Meat, like any food which supports or allows the growth of pathogenic microorganisms, needs to be handled with special care in order to be kept safe for consumption.
In a study of the prevalence of Staphylococcus aureus in food samples in some areas of south eastern Nigeria carried out by the Department of Applied Biology, Ebonyi State University, Abakaliki, Ebonyi State, it was discovered that to a large extent, raw meat is usually contaminated with S. aureus as a result of unhygienic handling.
The research also cited symptoms of poisoning as rapid in many cases but dependent on the individual’s susceptibility to the toxin, the amount of contaminated food eaten, the amount of toxin in food ingested and the general health of the victim.
These symptoms, according to the study, range from nausea, vomiting, fever, abdominal cramping, weakness, diarrhoea to transient change in blood pressure.
Because of the gastrointestinal symptoms of vomiting and diarrhoea, there is usually a significant loss of body fluids. In severe cases, people with food poisoning may need to be hospitalised to receive intravenous fluids and other medical treatments. Most times, symptoms surface between 30 minutes to four weeks after eating contaminated meat, but medical experts say they usually show up within 12 to 72 hours.
According to the Food Standards Agency of the United Kingdom, a useful way of preventing food poisoning is to remember the four Cs:
You can prevent the spread of harmful bacteria and viruses by having good personal hygiene and keeping all your work surfaces and utensils clean.
Wash your hands frequently with soap and warm water, particularly:
after going to the toilet
after handling raw food
before preparing food
after touching bins
after touching pets
Remember never to:
handle food when you are ill with stomach problems, such as diarrhoea or vomiting
touch food if you have sores and cuts (unless they are covered with a waterproof dressing)

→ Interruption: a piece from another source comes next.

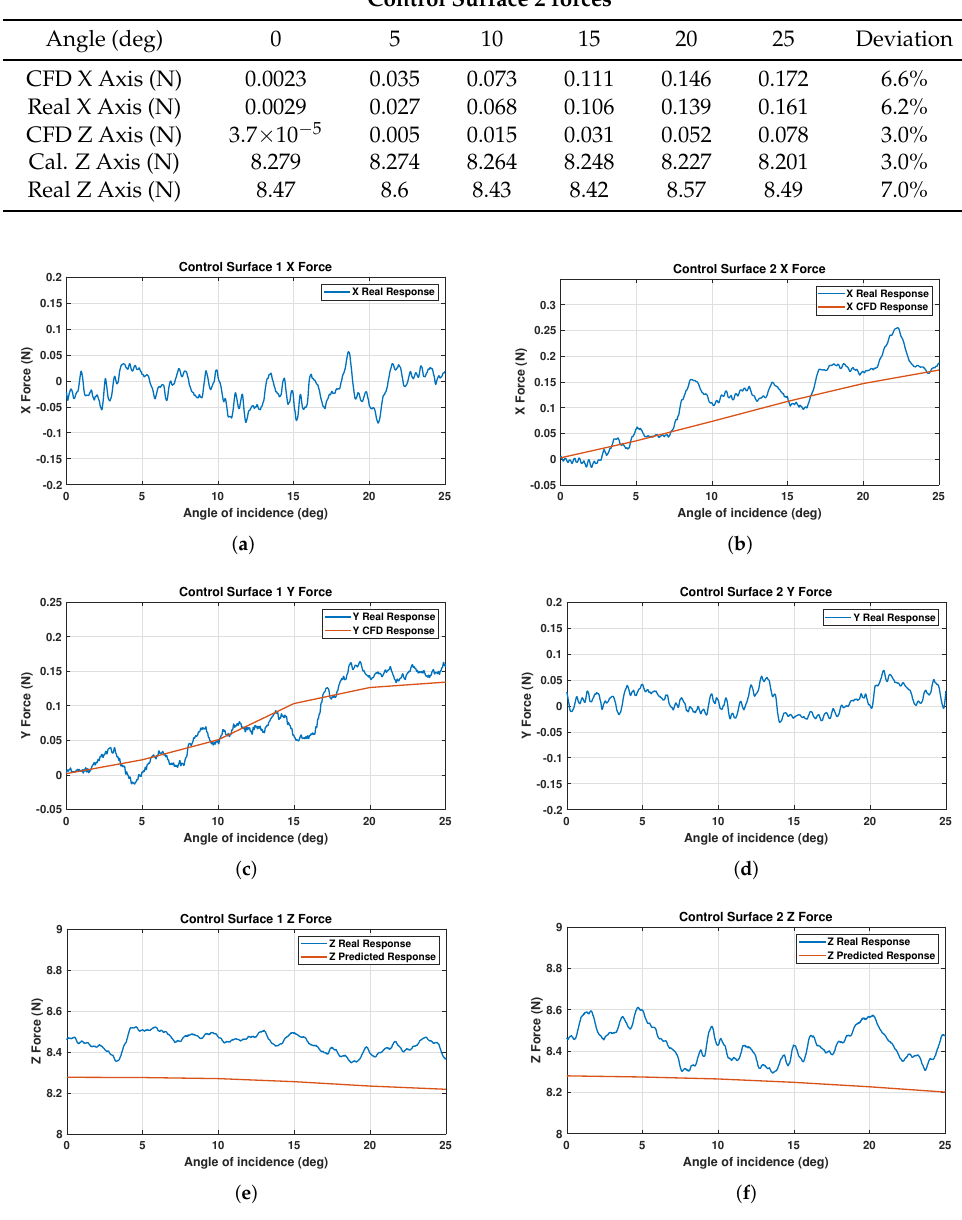
Figure 24. Experimental data vs. CFD for both control surfaces. ( a ) Control Surface 1, real X force vs. CFD. ( b ) Control Surface 2, real X force vs. CFD. ( c ) Control Surface 1, real Y force vs. CFD. ( d ) Control Surface 2, real Y force vs. CFD. ( e ) Control Surface 1, real Z force vs. CFD. ( f ) Control Surface 2, real Z force vs.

It is always important to cook food thoroughly, particularly poultry, pork and beef, as this will kill any harmful bacteria that may be present, such as listeria and salmonella.
Make sure the food is cooked thoroughly and is steaming hot in the middle. You can check that the meat is cooked by inserting a knife into the thickest or deepest part of the meat: if the juices that come out are clear and there is no pink/red meat left, it is fully cooked. If you are reheating food, make sure it is steaming hot all the way through. Do not reheat food more than once.
It is important to keep certain foods at the correct temperature to prevent harmful bacteria from growing and multiplying. Always check the label on the packaging.
If food has to be refrigerated, set your fridge to between zero and 5°C (32 and 41°F).
If food that needs to be chilled is left standing at room temperature, bacteria can grow and multiply to dangerous levels.
Cooked leftovers should be cooled quickly, ideally within one to two hours, and then put in your fridge or freezer. Putting food in shallow containers and dividing it into smaller amounts will speed up the cooling process.
Cross-contamination occurs when bacteria are transferred from foods (usually raw foods) to other foods. Contamination can be:
direct, where one food touches or drips onto another food
indirect, where bacteria on your hands, equipment, work surfaces or utensils are spread to food
To prevent cross-contamination:
Always wash your hands after handling raw food.
Keep raw and ready-to-eat foods separate.
Store raw meat in sealable containers at the bottom of your fridge, so that it cannot drip onto other foods.
Use a different chopping board for raw food and ready-to-eat food, or wash it thoroughly in between preparing different foods.
Clean knives and other utensils thoroughly after they have been used with raw food.
Don’t wash raw meat or poultry: any harmful bacteria will be killed by thorough cooking and washing could splash harmful bacteria around the kitchen.